Gareth Sager (born 10 August 1960 in Edinburgh, Scotland) is a Scottish musician, composer and songwriter, and is a founding member of The Pop Group, Rip Rig + Panic (with Neneh Cherry), Float Up CP and Head.

In his early years, Sager became acquainted with the works of Erik Satie, Frédéric Chopin and Claude Debussy, an influential starting point revisited and expanded upon with 2017's solo piano album 88 Tuned Dreams.

After The Pop Group first disbanded in 1980, Sager formed the conceptual collective Rip Rig + Panic, headed by a young Neneh Cherry. They released three albums and a run of singles. During these years Sager also played saxophone on "A-Train", a track featured on The Flying Lizards' Fourth Wall. In 1985 Rip Rig + Panic (with Neneh Cherry) changed their name to Float Up CP releasing one final album and single before amicably disbanding.

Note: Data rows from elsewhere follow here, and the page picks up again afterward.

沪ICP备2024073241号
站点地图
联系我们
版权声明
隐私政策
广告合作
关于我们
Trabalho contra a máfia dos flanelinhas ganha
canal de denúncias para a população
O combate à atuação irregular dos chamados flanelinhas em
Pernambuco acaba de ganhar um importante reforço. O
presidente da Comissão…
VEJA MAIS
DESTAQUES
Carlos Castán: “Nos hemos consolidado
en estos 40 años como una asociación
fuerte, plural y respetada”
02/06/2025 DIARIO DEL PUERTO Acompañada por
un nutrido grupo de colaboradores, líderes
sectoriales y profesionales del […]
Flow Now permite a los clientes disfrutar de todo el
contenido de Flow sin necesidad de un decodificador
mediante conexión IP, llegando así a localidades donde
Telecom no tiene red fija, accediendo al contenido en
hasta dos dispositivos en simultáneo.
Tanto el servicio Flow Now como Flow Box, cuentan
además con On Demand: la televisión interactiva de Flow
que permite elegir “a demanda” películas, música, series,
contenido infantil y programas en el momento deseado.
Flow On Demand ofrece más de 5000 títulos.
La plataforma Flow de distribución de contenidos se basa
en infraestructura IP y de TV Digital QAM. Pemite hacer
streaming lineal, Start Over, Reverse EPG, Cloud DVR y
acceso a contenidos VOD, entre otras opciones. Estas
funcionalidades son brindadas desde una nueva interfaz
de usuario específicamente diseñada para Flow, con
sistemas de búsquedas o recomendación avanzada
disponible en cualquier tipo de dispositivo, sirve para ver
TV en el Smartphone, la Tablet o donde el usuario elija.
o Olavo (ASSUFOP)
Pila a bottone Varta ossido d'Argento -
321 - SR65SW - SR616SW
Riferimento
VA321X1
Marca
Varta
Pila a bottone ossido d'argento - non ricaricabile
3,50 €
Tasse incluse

Soon after, Sager helped initiate Head, transforming his work once again and pursuing a soused, anthemic pop under the influence of hip-hop, The Pogues, T.Rex and the traditional sea shanties and folk tunes of Sager's.

In a solo capacity, as CC Sager, Pregnant (2 albums, Unusual Lover and Weep Hippies Weep and as Gareth Sager respectively), his work has been championed and comprehensively collated by Glasgow institution and John Peel favourite Creeping Bent. He was also engaged in manifold collaborations with the late Scottish punk poet and 'tragedian' Jock Scot, including regular live performances at Edinburgh Festival Fringe, as well as a record, Caledonian Blues, released by Geoff Barrow's Invada Records.

In the last 15 years Sager has released four albums on Creeping Bent; The Last Second of Normal Time, Slack Slack Music, Juicy Rivers and Maelstrom in the Bare Garden. In 2023 he released a quartet record Ghost Ship Trance Lamentations.